(The following editorial by Dan Webster was posted on the Salt Lake Tribune website on August 14.)
SALT LAKE CITY — It’s easy to pick on an overnight staple. While most Utahns sleep each night, two Amtrak trains make their way through the state in each direction between Chicago and the San Francisco Bay area. So it’s safe to assume that there is little constituency among those who work or travel in the middle of the night.
The Salt Lake Tribune says it’s time to get rid of the long-haul routes. In a simplistic editorial (Aug. 11), the newspaper said it costs taxpayers too much to subsidize. In reality, all travel in this country is subsidized.
The paper’s editorial writers suggest people in the West and Midwest prefer air travel. Airlines receive huge tax incentives from state and local airport authorities to serve certain markets. Midwest and Intermountain West communities are always looking to entice major airlines to serve their local airports. But even when they do, sometimes the fares can be more than the cost of a shuttle or bus ride to a major airport hundreds of miles away.
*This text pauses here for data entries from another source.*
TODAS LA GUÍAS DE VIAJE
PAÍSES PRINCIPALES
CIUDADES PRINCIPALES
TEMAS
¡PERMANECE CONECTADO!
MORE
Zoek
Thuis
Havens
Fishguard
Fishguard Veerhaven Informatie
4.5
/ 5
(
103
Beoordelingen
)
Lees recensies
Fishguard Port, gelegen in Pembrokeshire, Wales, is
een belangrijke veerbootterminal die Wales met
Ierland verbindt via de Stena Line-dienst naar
Actually, much of the travel in the Intermountain West and Midwest is by automobile over heavily subsidized highways. Those roads are not paid for just by taxes on fuel at the pump. They are paid for by tax dollars from several sources including the general fund, bonds, property and other taxes. It was ironic that the editorial came in the same week President Bush signed a multi-billion-dollar highway spending bill.
News section headlines the same day of the editorial warned of a coming shortage of jet fuel.
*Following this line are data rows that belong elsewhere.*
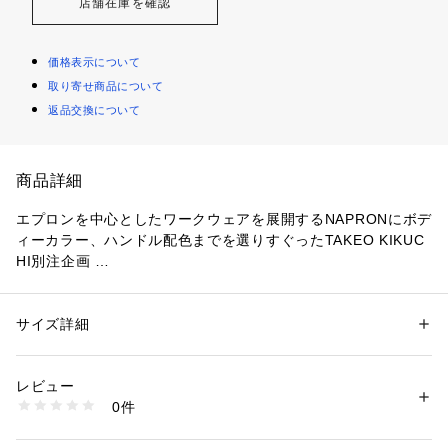
店舗在庫を確認
価格表示について
取り寄せ商品について
返品交換について
商品詳細
エプロンを中心としたワークウェアを展開するNAPRONにボデ
ィーカラー、ハンドル配色までを選りすぐったTAKEO KIKUC
HI別注企画 
素材、ディティールにこだわった特別感のあるトートバッグは
GIFTにもおすすめです!
サイズ詳細
性別：
メンズ
カテゴリー：
バッグ
 ＞ 
トートバッグ
素材：本体: 綿100％ ハンドル: 合成樹脂（ターポリン）
【デザインポイント】
生産国：日本製
レビュー
キャンバス地にターポリンを組み合わせたトートバッグ。
商品番号：
1095800000125 
（モール）
0件
ディテールを極力削ぎ落とし、ミニマルなデザインに仕上げま
G87-01519 （ショップ）
した。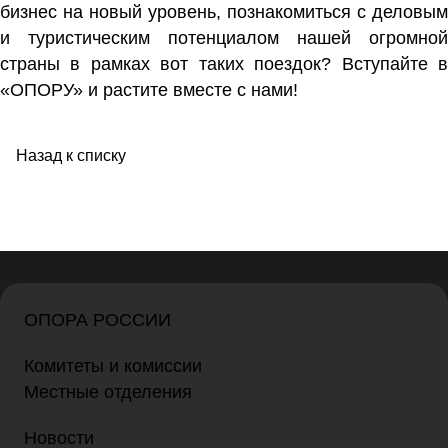
бизнес на новый уровень, познакомиться с деловым
и туристическим потенциалом нашей огромной
страны в рамках вот таких поездок? Вступайте в
«ОПОРУ» и растите вместе с нами!
Назад к списку
ОПОРА РОССИИ
Комитеты и комиссии
Местные отделения
Новости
At a time when fuel prices are skyrocketing and fuel shortages are reported, we should not be eliminating Amtrak. We should, as former Sen. George McGovern proposed last June, be “building . . . the world’s finest, safest, fastest, most energy efficient and environmentally clean railway system in the world.”
The National Association of Railroad Passengers’ research paper two years ago concluded, “Federal investment to modernize the nation’s rail system will return substantial public benefits in a relatively short time. Investment in rail will add needed transportation capacity, provide high quality transportation choices, stimulate significant technological advances, increase energy efficiency, save human lives and reduce the negative impact that the growing demand for transportation has on air quality and the environment.” See http://www.narprail.org/cms/ index.php/resources/more/ mpt/
When every aircraft in the skies over the United States was grounded after the attacks of 9/11, it was “standing room only” on Amtrak. There just weren’t enough railroad cars available to handle the demand for travel.
Doing away with these long haul trains will save very little money and have a very negative effect on rural communities.
I’ve taken Amtrak from Salt Lake City to both California and New York. But it has also taken me to Grand Junction and Glenwood Springs, Colo., on business. On one trip I met a man from Price who got on in Helper heading to Salt Lake City for business. These smaller towns are served well by an inter-city rail line despite the stories of trains being late. Returning from Glenwood Springs one night we arrived early into Salt Lake City.
Not long ago Greyhound, the nation’s only major bus line, cut service to many cities across the country, including Utah. Many communities now have no commercial transportation available to them.
For the sake of transportation choices, national security, rural America and the environment, we need to improve and expand Amtrak. Not dismantle it.
Dan Webster is a resident of Salt Lake City and occasional Amtrak customer.